O estudo, elaborado pelo Sebrae em parceria com a Fundação Getulio Vargas (FGV), também mostra um avanço importante no acesso ao crédito. Em janeiro, esse índice alcançou 106,4 pontos, o maior patamar em um ano.
A retomada é explicada, principalmente, pela melhora nas expectativas de demanda e na tendência dos negócios. O número de pedidos feitos às MPEs voltou a crescer no início de 2026, revertendo o clima mais pessimista que havia marcado dezembro.
Entre os setores, a indústria recuperou a liderança, com índice de confiança em 90,4 pontos, à frente do comércio (89,9 pontos) e dos serviços (88,4 pontos). Todos os três registraram alta: indústria (+6,6 pontos), comércio (+6,1 pontos) e serviços (+1,4 ponto).
O movimento de maior otimismo também se espalhou regionalmente. A região Sul puxou a alta, com avanço de 6,2 pontos. Em seguida aparecem Sudeste (+1,7 ponto), Nordeste (+1,5 ponto) e Norte/Centro-Oeste (+0,2 ponto).

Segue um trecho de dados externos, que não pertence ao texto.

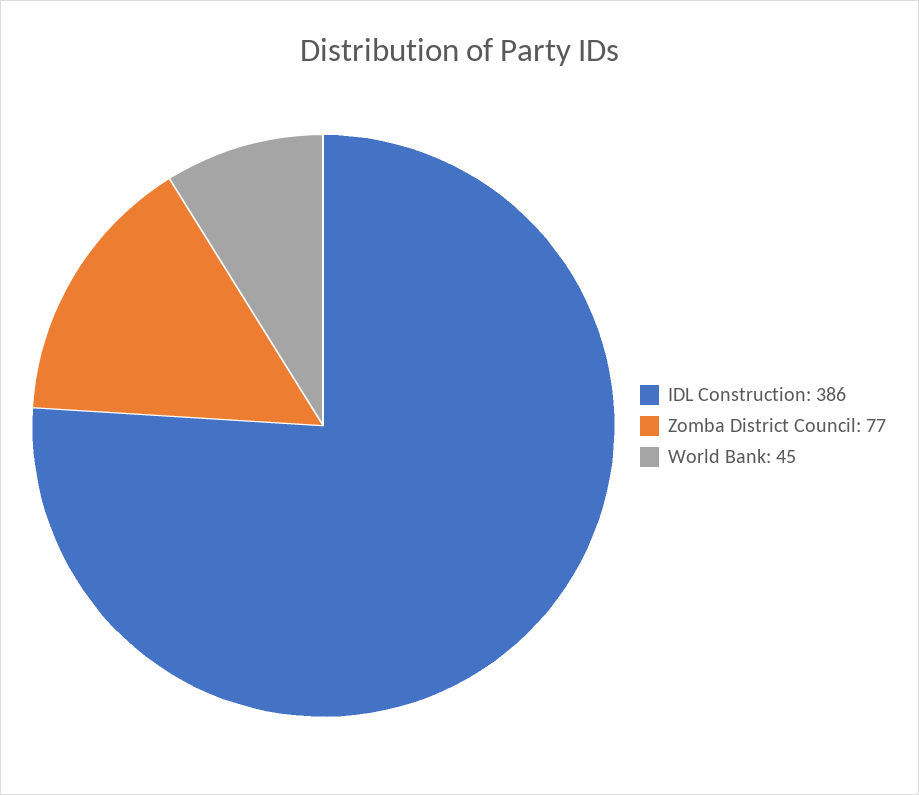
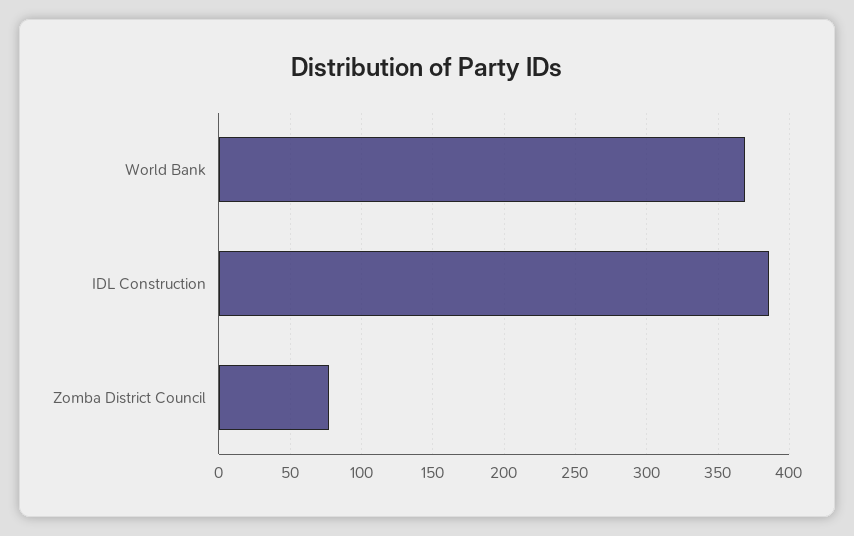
World Bank: 45 -> 370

Na indústria, os melhores resultados vieram de refino e produtos químicos, metalurgia e fabricação de produtos de metal. No comércio, o crescimento foi mais forte em material de construção, veículos, motos e peças, além do varejo de vestuário. Um dado relevante é que o componente que mede as expectativas para os próximos meses no comércio alcançou 97,2 pontos, o maior nível desde fevereiro de 2020.
No setor de serviços, a melhora foi puxada principalmente pelos segmentos voltados às famílias, informação e comunicação, serviços profissionais e transportes.